Fragmented World Trade Regime - a need for a Chaordic future!
The current faddish trend of everything “A.I.” to be the answer to our economic growth is following the short sighted and wishful answer to tangible economic growth and stability of the world trade regime, let alone sustainable development.
Thoughtful and reasonable economic considerations based upon the world’s limited natural resources allocation and basic human needs are slowly being discarded, with the narrowly defined corporate interests overshadowed the general well being of common citizenry.
Observing the economic development of the past half a century, the trend of outsourcing to the lowest cost denominator created the rapid decline of the quality and durability of goods and services, in addition to the current world trade scheme altered fundamentally by the overwhelming undue pressure of Geo-political considerations in business decisions, it is prudent to reconsider the risks and rewards dynamic moving forward for decision makers.
With the upcoming world trade regime under the pressure of short sighted nationalist political consideration, products and services will no longer be freely provided under a clearer set of rules, and marketing strategies will have to consider fragmented markets and overreaching nationalist political interests.

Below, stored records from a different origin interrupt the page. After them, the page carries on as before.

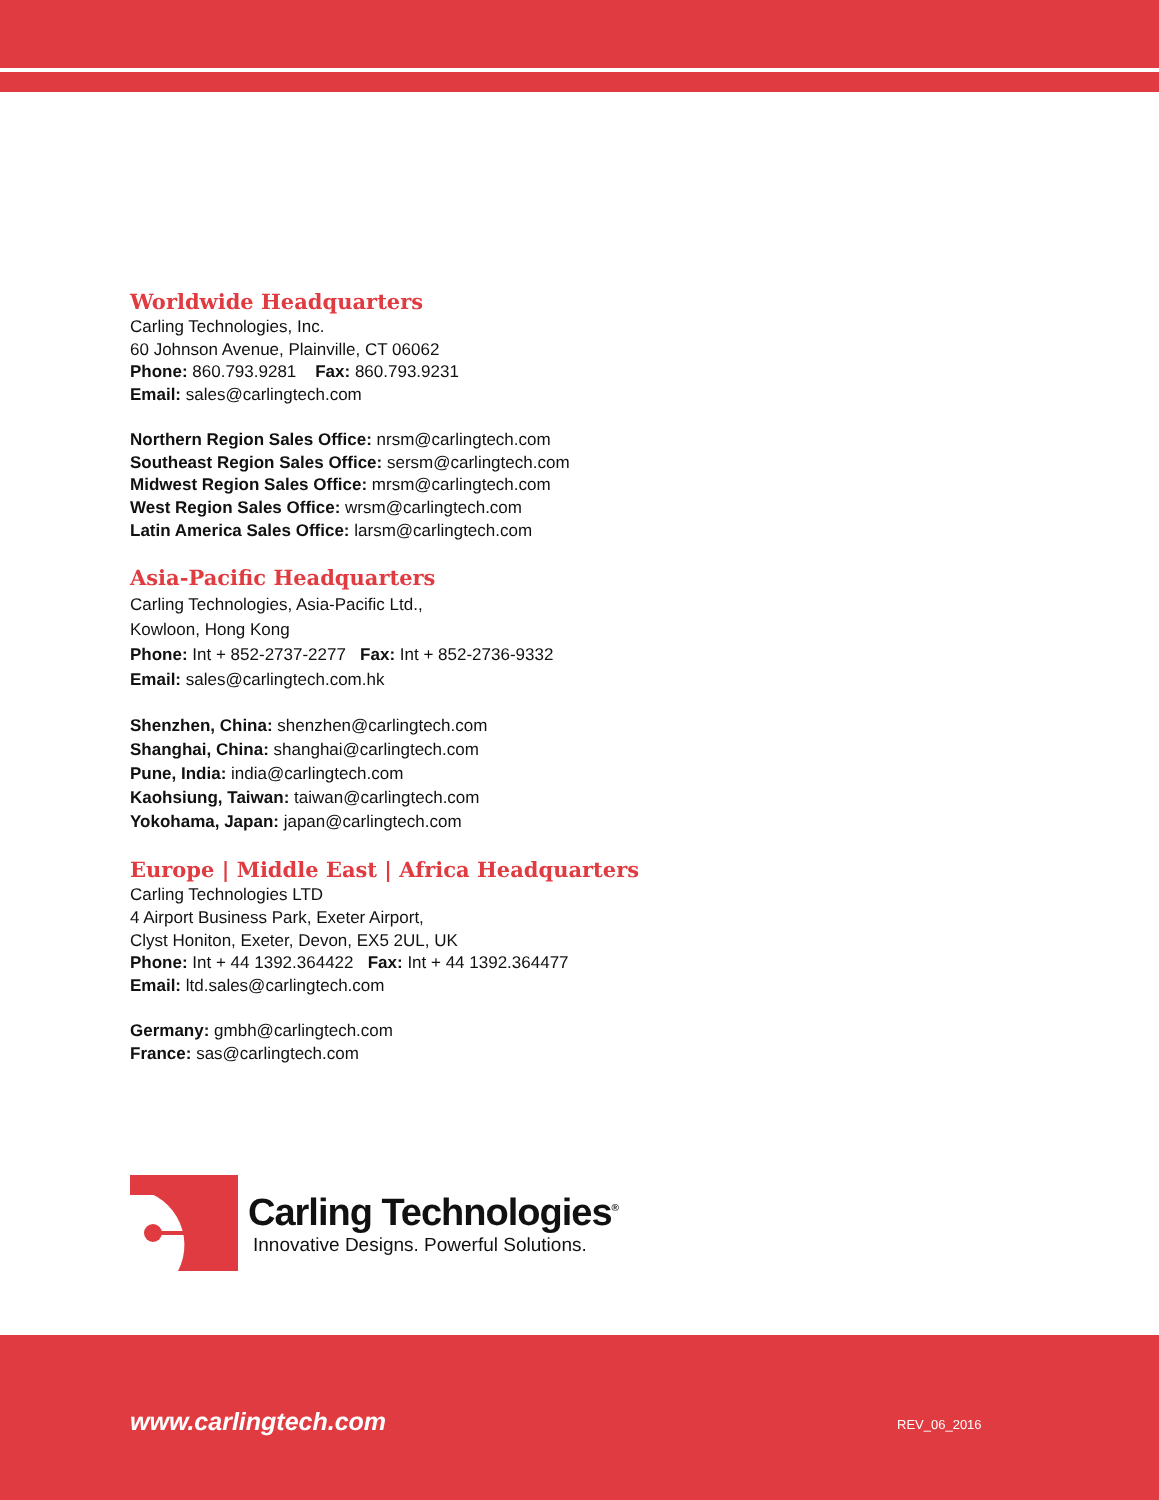Worldwide Headquarters
Carling Technologies, Inc.
60 Johnson Avenue, Plainville, CT 06062
Phone: 860.793.9281 Fax: 860.793.9231
Email: sales@carlingtech.com
Northern Region Sales Office: nrsm@carlingtech.com
Southeast Region Sales Office: sersm@carlingtech.com
Midwest Region Sales Office: mrsm@carlingtech.com
West Region Sales Office: wrsm@carlingtech.com
Latin America Sales Office: larsm@carlingtech.com
Asia-Pacific Headquarters
Carling Technologies, Asia-Pacific Ltd.,
Kowloon, Hong Kong
Phone: Int + 852-2737-2277 Fax: Int + 852-2736-9332
Email: sales@carlingtech.com.hk
Shenzhen, China: shenzhen@carlingtech.com
Shanghai, China: shanghai@carlingtech.com
Pune, India: india@carlingtech.com
Kaohsiung, Taiwan: taiwan@carlingtech.com
Yokohama, Japan: japan@carlingtech.com
Europe | Middle East | Africa Headquarters
Carling Technologies LTD
4 Airport Business Park, Exeter Airport,
Clyst Honiton, Exeter, Devon, EX5 2UL, UK
Phone: Int + 44 1392.364422 Fax: Int + 44 1392.364477
Email: ltd.sales@carlingtech.com
Germany: gmbh@carlingtech.com
France: sas@carlingtech.com
Carling Technologies<sup>®</sup>
Innovative Designs. Powerful Solutions.
www.carlingtech.com REV_06_2016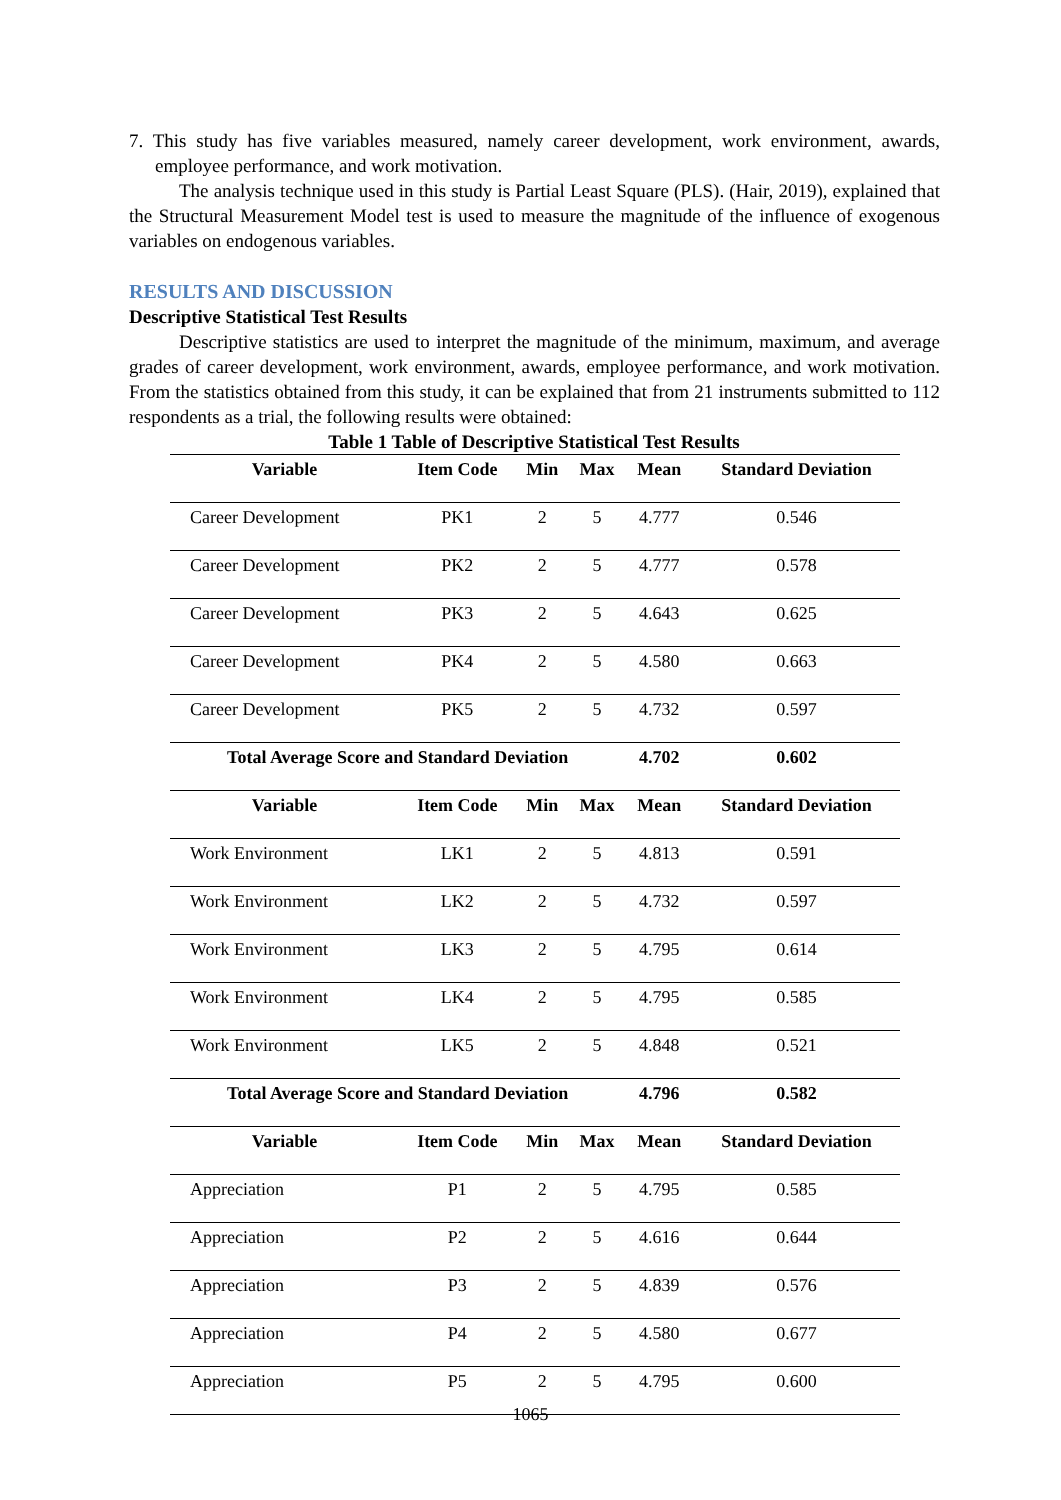7. This study has five variables measured, namely career development, work environment, awards, employee performance, and work motivation.
The analysis technique used in this study is Partial Least Square (PLS). (Hair, 2019), explained that the Structural Measurement Model test is used to measure the magnitude of the influence of exogenous variables on endogenous variables.
RESULTS AND DISCUSSION
Descriptive Statistical Test Results
Descriptive statistics are used to interpret the magnitude of the minimum, maximum, and average grades of career development, work environment, awards, employee performance, and work motivation. From the statistics obtained from this study, it can be explained that from 21 instruments submitted to 112 respondents as a trial, the following results were obtained:
Table 1 Table of Descriptive Statistical Test Results
| Variable | Item Code | Min | Max | Mean | Standard Deviation |
| --- | --- | --- | --- | --- | --- |
| Career Development | PK1 | 2 | 5 | 4.777 | 0.546 |
| Career Development | PK2 | 2 | 5 | 4.777 | 0.578 |
| Career Development | PK3 | 2 | 5 | 4.643 | 0.625 |
| Career Development | PK4 | 2 | 5 | 4.580 | 0.663 |
| Career Development | PK5 | 2 | 5 | 4.732 | 0.597 |
| Total Average Score and Standard Deviation | | | | 4.702 | 0.602 |
| Variable | Item Code | Min | Max | Mean | Standard Deviation |
| Work Environment | LK1 | 2 | 5 | 4.813 | 0.591 |
| Work Environment | LK2 | 2 | 5 | 4.732 | 0.597 |
| Work Environment | LK3 | 2 | 5 | 4.795 | 0.614 |
| Work Environment | LK4 | 2 | 5 | 4.795 | 0.585 |
| Work Environment | LK5 | 2 | 5 | 4.848 | 0.521 |
| Total Average Score and Standard Deviation | | | | 4.796 | 0.582 |
| Variable | Item Code | Min | Max | Mean | Standard Deviation |
| Appreciation | P1 | 2 | 5 | 4.795 | 0.585 |
| Appreciation | P2 | 2 | 5 | 4.616 | 0.644 |
| Appreciation | P3 | 2 | 5 | 4.839 | 0.576 |
| Appreciation | P4 | 2 | 5 | 4.580 | 0.677 |
| Appreciation | P5 | 2 | 5 | 4.795 | 0.600 |
1065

We are entering into the transition towards a multi-polar, Eurasia-driven economic development regime.
From insightful author Pepe Escobar: “ As Prof. Michael Hudson frames it, we are right in the middle of “the whole split of the world and the turning towards China, Russia, Iran, BRICS”, united in “an attempt to reverse, undo, and roll back the whole colonial expansion that’s occurred over the last five centuries.” So we’re back to the “garden and jungle” syndrome – first coined by imperial Britain orientalist Rudyard Kipling.....The difference now, compared to all those decades ago of .... free lunch, is “an immense shift of technological advance”, away from North America and the US, to China, Russia and selected nodes across Asia. Are we heading towards what I described as techno-feudalism – which is the AI format of rent-seeking turbo-neoliberalism? Or are we heading to something similar to the origins of industrial capitalism? “
Regardless of the changes and major paradigm shifting ahead, maintaining sound judgement with consideration of providing lasting (sustainable) products and services that meet basic needs, and not just in creating and satisfying artificial desires, will prove to be a less chaotic, but Chaordic (borrow from Dee Hock) path for businesses.